▶ _Activity_
The expected output is the line holding "Given: The images" plus every line after it through the end of the listing, copied exactly.

= = = = = = =

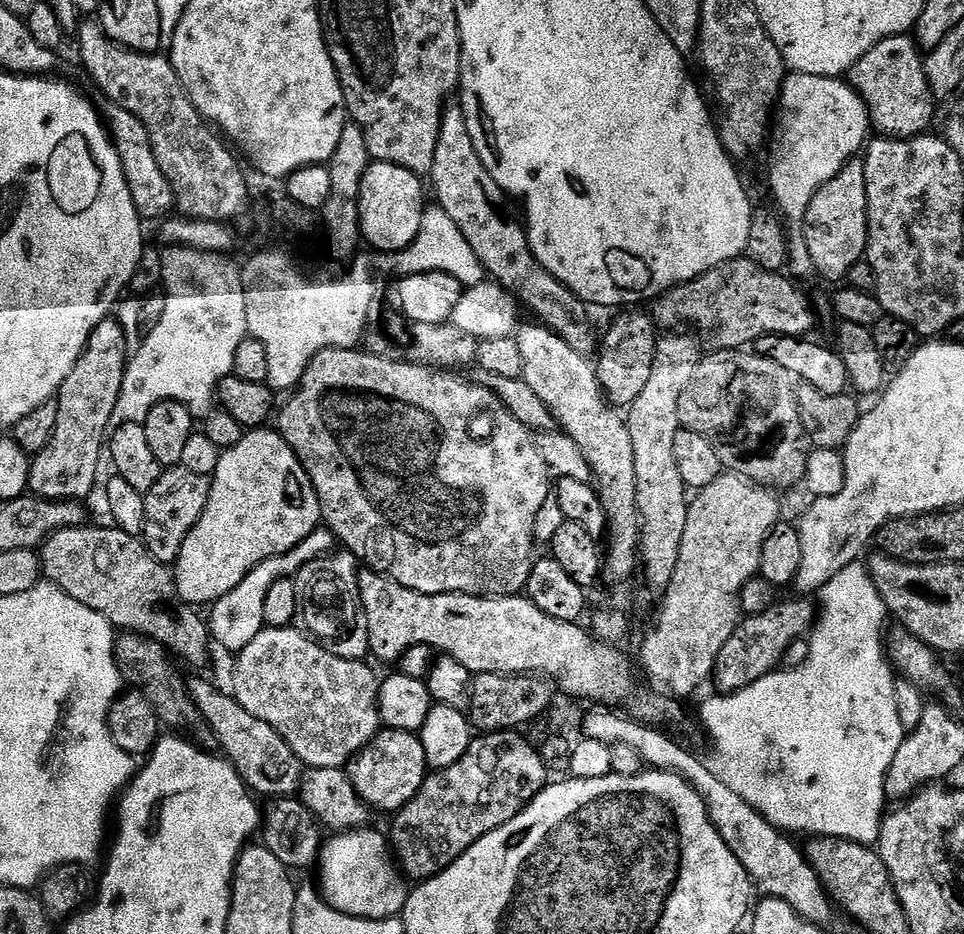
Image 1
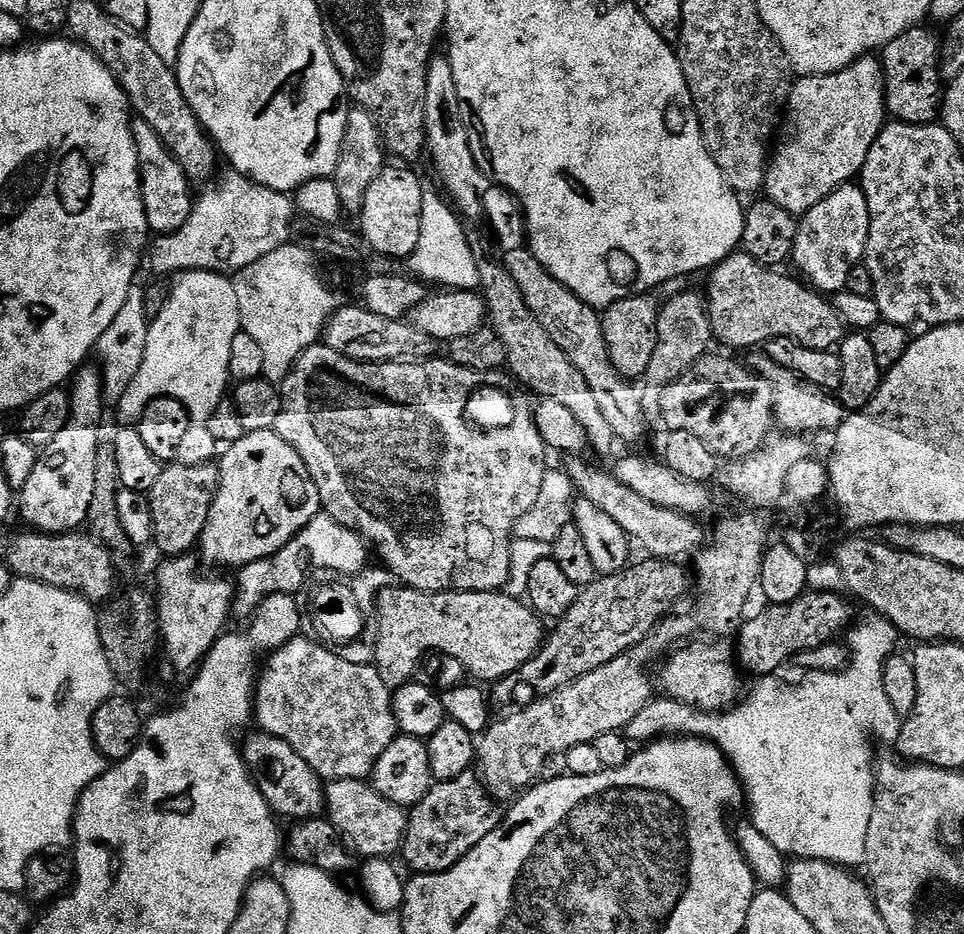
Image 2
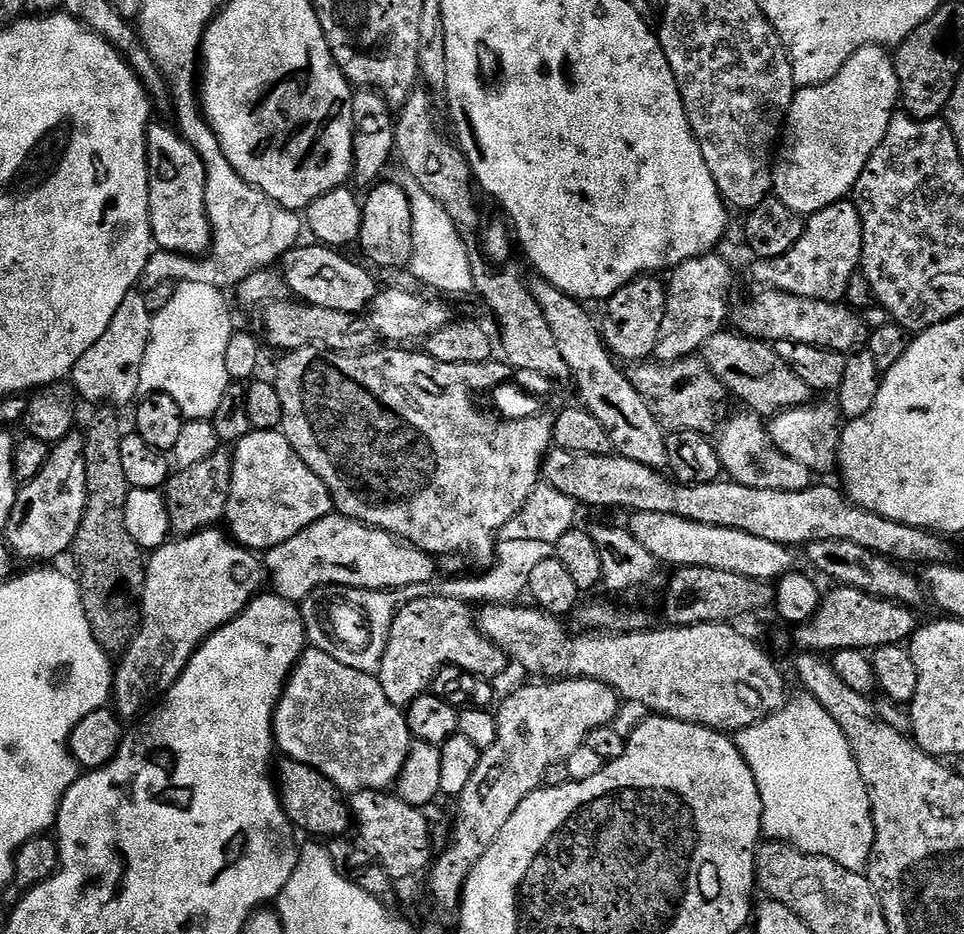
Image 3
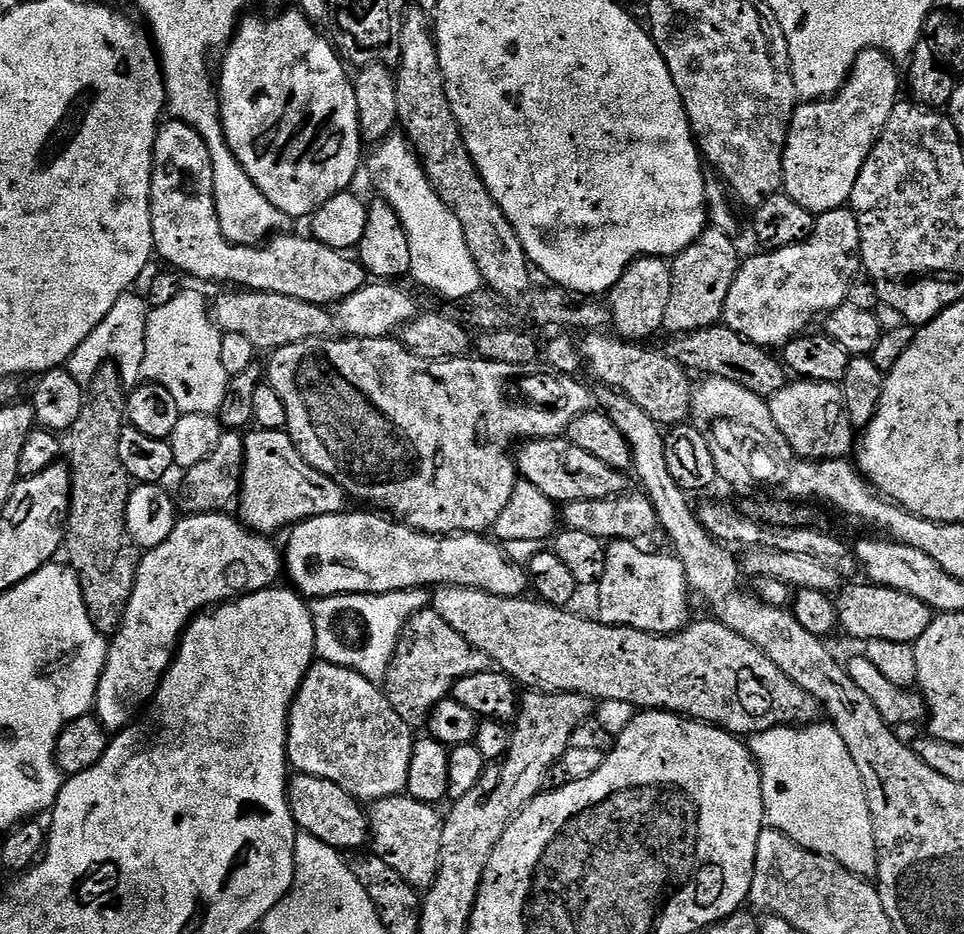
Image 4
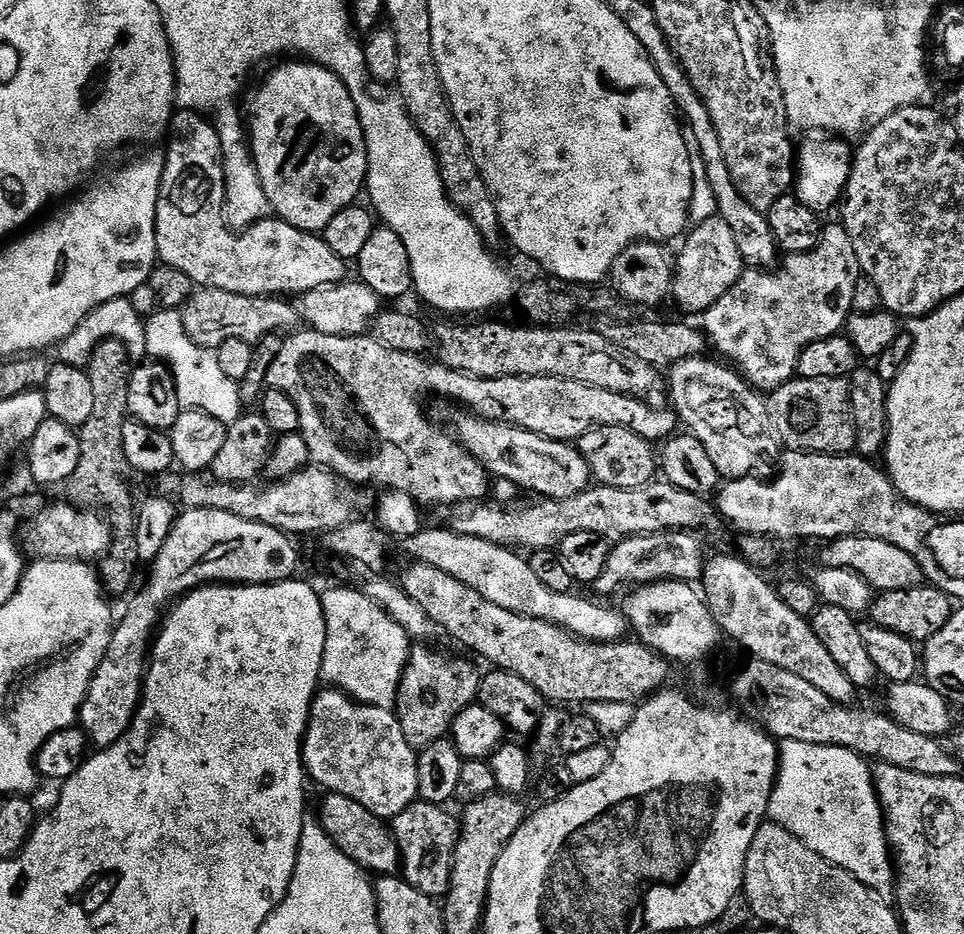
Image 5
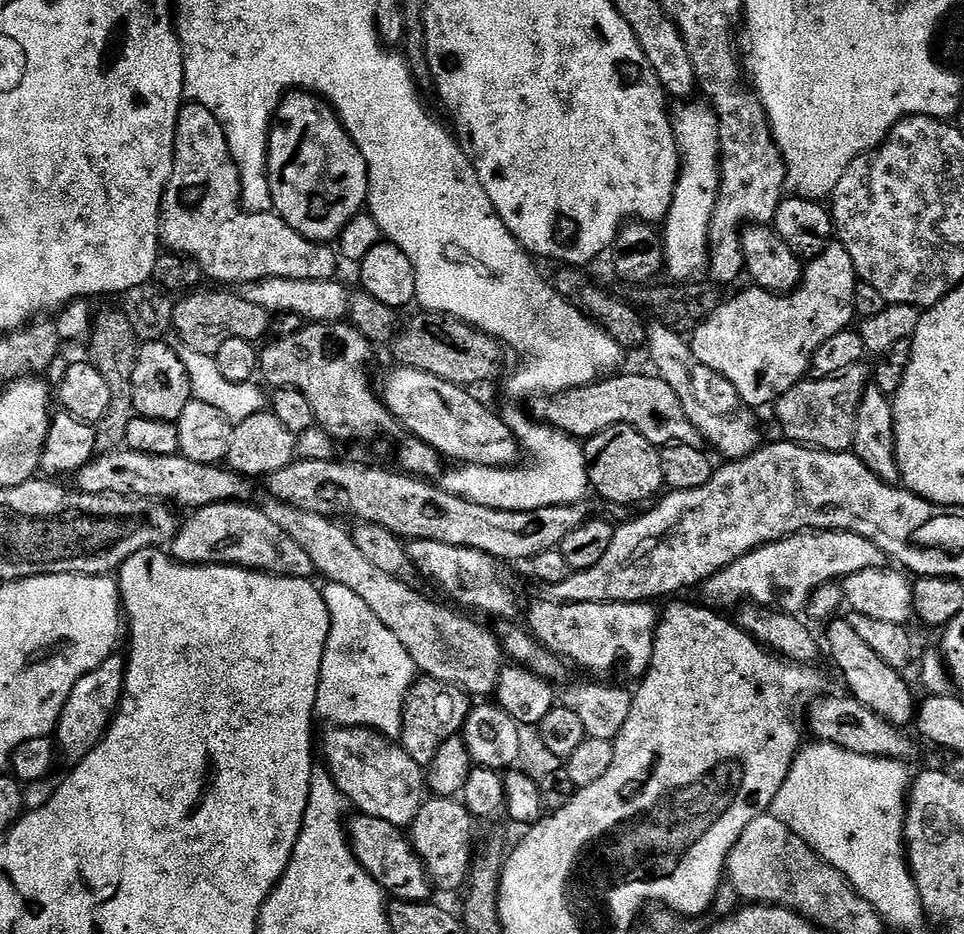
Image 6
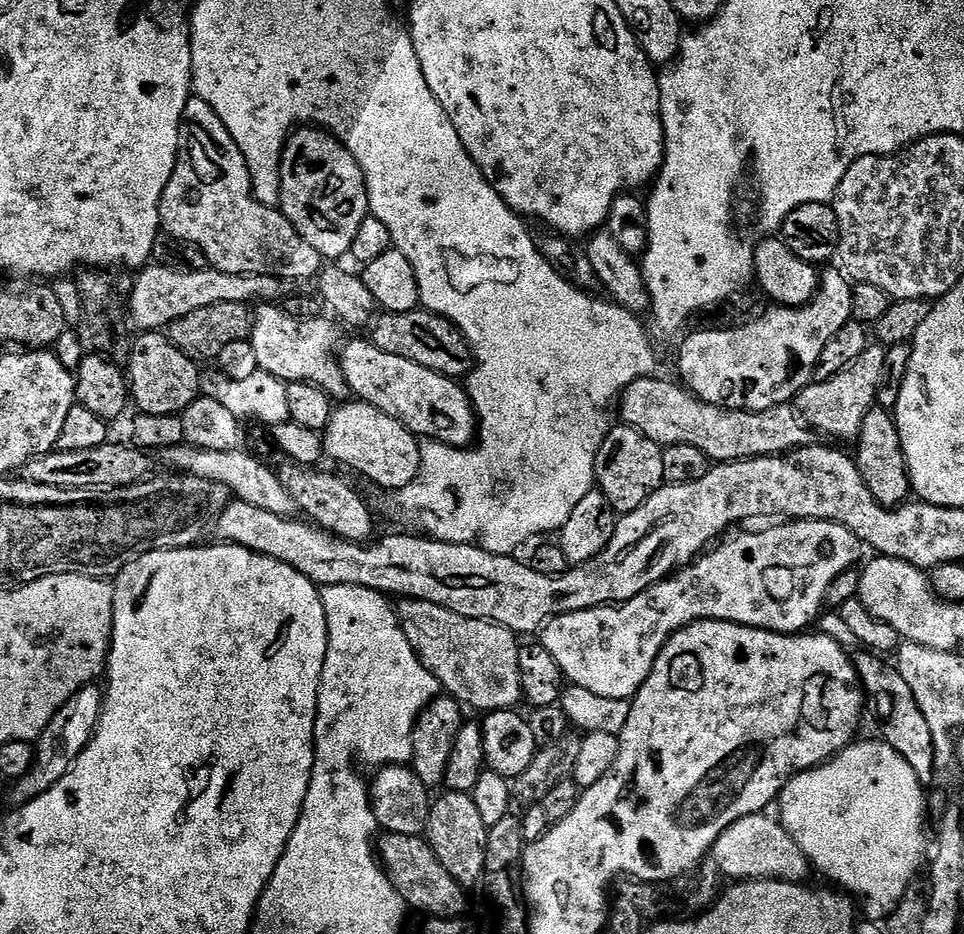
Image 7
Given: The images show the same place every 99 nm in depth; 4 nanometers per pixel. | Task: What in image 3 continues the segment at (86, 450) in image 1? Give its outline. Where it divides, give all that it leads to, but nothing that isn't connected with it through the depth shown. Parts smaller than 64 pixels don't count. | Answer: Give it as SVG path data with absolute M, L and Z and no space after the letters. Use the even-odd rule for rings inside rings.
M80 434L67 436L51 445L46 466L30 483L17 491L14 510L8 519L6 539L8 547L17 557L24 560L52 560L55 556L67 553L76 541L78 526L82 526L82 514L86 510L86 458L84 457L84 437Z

= = = = = = =

▶ _Response_
Given: The images show the same place every 99 nm in depth; 4 nanometers per pixel. | Task: What in image 3 continues the segment at (86, 450) in image 1? Give its outline. Where it divides, give all that it leads to, but nothing that isn't connected with it through the depth shown. Parts smaller than 64 pixels don't count. | Answer: Give it as SVG path data with absolute M, L and Z and no space after the letters. Use the even-odd rule for rings inside rings.
M80 434L67 436L51 445L46 466L30 483L17 491L14 510L8 519L6 539L8 547L17 557L24 560L52 560L55 556L67 553L76 541L78 526L82 526L82 514L86 510L86 458L84 457L84 437Z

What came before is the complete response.